Care is focused on accurate diagnosis, careful patient selection, and performing treatments with precision under ultrasound guidance. This approach aims to maximise outcomes while minimising risk, and is often integrated with broader rehabilitation and medication review strategies to support longer-term improvement.
For patients who have struggled with medication side effects or who are exposed to high-risk drug combinations, a targeted interventional approach—where clinically appropriate—may offer a pathway to better pain control, improved function, and reduced reliance on long-term pharmacotherapy.
A Balanced, Individualised Approach
Gabapentinoids still have a role in neuropathic pain management, particularly as short, structured trials with clear goals and regular review. Long-term use should trigger active monitoring for sedation, falls risk, cognitive symptoms, weight change, and signs of dependence—especially when combined with opioids or other sedatives.

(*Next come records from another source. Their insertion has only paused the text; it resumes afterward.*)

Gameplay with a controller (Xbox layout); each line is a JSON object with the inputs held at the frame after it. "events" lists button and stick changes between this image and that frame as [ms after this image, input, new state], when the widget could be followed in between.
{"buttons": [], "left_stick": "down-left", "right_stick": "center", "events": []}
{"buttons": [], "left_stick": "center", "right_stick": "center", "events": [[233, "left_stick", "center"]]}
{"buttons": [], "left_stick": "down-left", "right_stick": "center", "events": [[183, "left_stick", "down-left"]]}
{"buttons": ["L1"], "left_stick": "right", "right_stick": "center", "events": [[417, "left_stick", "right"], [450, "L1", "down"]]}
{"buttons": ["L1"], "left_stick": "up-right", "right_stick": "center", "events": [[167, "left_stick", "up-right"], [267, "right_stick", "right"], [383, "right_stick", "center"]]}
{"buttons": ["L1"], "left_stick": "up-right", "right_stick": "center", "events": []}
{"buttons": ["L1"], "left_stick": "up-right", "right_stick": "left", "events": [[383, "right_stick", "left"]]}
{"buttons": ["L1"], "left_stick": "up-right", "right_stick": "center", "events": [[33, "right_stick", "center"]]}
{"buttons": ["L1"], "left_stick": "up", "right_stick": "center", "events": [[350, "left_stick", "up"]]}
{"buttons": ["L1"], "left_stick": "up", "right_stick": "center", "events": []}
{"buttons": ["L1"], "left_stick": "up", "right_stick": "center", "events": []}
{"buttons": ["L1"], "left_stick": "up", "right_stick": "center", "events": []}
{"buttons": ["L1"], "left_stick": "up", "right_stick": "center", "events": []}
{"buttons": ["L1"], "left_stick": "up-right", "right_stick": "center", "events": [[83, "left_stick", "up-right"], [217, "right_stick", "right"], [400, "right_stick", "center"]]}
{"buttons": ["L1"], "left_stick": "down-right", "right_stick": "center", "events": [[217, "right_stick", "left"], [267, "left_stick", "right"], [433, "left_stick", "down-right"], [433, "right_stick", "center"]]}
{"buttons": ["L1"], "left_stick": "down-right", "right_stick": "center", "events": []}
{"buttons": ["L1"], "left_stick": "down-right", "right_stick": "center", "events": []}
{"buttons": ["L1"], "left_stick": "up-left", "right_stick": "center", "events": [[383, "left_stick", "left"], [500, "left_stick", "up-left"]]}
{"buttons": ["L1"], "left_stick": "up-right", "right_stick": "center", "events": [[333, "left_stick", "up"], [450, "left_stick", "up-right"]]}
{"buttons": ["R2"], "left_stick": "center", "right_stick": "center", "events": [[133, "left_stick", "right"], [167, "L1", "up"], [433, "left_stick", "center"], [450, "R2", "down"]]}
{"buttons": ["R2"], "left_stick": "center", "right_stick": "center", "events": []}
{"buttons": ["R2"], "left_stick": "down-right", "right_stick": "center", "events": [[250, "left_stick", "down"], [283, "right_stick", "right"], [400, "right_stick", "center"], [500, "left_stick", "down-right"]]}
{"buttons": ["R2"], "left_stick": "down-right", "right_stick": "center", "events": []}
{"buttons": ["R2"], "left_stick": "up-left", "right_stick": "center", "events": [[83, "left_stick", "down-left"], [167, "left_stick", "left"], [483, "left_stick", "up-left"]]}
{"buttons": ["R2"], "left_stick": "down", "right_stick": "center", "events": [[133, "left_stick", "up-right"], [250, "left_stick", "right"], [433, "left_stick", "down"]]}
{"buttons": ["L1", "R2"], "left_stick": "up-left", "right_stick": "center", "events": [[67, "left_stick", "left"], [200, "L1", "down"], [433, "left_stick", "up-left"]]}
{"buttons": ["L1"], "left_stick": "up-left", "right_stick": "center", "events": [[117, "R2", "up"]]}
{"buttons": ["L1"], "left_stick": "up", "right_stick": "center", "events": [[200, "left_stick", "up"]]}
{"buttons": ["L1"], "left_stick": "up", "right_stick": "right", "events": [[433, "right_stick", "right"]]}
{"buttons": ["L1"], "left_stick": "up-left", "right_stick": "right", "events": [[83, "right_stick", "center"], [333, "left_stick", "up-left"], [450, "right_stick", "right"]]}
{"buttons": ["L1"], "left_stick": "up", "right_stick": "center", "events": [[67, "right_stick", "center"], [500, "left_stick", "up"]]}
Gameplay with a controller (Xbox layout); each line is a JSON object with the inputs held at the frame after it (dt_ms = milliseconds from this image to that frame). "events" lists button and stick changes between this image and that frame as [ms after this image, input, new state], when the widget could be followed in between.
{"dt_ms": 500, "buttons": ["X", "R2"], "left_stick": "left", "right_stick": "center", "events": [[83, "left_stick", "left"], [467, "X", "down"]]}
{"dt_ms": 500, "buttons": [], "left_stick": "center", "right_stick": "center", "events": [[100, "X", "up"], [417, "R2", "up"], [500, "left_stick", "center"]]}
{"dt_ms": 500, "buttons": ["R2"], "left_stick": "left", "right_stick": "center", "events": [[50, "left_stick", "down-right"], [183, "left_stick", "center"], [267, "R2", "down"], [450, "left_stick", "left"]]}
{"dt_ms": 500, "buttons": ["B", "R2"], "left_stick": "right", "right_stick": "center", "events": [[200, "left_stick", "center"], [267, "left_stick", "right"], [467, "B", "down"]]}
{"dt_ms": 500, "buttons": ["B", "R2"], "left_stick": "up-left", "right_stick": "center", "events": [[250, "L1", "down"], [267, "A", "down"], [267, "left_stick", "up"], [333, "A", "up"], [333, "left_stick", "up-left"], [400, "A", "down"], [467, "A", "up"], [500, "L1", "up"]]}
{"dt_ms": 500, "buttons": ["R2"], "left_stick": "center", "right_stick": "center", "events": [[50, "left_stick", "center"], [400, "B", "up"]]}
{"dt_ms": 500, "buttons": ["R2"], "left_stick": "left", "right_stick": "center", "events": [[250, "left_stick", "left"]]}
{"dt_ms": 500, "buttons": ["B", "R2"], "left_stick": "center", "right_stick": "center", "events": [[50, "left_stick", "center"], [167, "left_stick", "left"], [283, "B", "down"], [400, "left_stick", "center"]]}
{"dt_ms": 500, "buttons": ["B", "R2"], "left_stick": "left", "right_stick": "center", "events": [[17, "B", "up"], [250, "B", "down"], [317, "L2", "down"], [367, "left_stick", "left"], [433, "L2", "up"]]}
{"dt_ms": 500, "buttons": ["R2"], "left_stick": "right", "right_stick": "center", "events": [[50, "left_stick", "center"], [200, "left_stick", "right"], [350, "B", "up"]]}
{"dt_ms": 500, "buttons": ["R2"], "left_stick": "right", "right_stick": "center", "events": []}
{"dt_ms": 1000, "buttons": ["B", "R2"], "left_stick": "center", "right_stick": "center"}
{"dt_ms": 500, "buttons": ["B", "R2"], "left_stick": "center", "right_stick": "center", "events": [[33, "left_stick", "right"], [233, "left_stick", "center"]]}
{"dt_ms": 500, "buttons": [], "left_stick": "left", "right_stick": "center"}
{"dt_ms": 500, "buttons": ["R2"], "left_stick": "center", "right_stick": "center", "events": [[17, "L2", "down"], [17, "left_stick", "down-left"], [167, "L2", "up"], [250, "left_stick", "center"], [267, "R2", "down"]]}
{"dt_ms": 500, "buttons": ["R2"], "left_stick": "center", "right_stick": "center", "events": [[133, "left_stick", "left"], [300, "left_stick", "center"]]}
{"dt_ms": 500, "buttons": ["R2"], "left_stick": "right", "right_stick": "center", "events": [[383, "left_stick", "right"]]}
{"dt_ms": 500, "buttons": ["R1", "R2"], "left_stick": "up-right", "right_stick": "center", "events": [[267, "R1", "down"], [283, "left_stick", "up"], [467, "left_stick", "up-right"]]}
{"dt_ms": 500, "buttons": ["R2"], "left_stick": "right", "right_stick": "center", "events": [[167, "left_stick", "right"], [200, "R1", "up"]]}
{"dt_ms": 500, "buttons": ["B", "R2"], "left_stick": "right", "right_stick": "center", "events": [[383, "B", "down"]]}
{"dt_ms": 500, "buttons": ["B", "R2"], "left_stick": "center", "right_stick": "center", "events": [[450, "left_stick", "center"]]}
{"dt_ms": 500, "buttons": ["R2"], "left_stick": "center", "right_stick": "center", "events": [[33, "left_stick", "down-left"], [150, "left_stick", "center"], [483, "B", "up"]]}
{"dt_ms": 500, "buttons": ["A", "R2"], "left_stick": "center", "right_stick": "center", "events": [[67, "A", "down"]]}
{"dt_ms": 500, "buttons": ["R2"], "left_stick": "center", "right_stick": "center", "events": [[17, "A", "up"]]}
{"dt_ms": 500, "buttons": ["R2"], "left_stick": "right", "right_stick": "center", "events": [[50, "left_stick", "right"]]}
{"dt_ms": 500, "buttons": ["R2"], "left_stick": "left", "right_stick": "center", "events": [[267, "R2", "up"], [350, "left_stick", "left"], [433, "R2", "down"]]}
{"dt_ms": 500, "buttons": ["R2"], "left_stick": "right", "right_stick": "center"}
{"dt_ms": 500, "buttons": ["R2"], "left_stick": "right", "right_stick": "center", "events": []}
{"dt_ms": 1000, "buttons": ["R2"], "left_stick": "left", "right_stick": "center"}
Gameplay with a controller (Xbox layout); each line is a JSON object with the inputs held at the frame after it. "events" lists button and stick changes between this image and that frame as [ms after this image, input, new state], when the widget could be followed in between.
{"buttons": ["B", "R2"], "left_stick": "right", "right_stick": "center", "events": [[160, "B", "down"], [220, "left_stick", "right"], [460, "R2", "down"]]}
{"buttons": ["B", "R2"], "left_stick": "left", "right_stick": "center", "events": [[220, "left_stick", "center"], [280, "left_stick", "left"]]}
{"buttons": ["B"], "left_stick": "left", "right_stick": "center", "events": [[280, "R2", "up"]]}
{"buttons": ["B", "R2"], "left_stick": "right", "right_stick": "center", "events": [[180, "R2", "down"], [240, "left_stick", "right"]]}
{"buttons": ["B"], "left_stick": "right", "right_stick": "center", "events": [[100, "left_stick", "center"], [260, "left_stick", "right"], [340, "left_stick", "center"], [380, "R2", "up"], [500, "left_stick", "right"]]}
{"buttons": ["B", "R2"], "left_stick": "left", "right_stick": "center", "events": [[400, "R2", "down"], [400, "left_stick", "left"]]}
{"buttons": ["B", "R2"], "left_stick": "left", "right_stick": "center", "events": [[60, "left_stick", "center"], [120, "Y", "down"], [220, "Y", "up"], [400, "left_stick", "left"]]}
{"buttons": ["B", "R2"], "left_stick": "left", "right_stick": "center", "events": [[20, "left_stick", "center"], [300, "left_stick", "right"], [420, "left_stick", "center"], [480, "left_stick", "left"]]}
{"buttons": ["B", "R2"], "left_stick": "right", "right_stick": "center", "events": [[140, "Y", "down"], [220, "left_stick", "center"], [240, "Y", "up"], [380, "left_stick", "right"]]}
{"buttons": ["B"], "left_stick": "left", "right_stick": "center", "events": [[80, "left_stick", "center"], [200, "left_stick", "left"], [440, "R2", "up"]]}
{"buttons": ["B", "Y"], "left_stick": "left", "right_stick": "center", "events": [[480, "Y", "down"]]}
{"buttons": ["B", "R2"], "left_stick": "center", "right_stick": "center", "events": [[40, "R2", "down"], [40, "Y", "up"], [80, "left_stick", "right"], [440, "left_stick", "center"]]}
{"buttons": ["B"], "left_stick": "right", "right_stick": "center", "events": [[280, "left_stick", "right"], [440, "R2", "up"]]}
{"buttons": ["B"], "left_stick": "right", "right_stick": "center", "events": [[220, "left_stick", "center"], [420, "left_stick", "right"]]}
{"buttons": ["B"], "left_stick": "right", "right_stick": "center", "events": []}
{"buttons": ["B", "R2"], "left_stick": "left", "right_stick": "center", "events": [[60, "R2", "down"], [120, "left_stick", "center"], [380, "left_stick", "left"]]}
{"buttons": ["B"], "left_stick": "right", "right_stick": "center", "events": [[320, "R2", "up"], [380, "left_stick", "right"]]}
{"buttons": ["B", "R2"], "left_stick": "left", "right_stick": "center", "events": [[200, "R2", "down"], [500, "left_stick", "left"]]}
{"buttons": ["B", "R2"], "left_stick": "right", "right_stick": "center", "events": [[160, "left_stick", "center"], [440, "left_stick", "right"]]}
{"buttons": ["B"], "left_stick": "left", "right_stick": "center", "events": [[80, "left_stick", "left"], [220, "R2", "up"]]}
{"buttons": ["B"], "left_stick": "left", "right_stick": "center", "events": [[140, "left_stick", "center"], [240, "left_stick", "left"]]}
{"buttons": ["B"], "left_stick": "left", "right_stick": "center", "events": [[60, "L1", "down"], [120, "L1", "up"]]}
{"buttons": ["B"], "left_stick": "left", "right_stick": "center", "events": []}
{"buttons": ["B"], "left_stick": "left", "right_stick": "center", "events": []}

For many people with persistent pain, the best outcomes come from integrating the right options at the right time: supported self-management, rehabilitation, sleep and mental health optimisation, careful medication review, and—where appropriate—interventional pain treatments performed with modern imaging guidance.
The goal is not to demonise medication or suggest procedures work for everyone. The goal is safer, more effective long-term pain care that prioritises function, independence, and quality of life.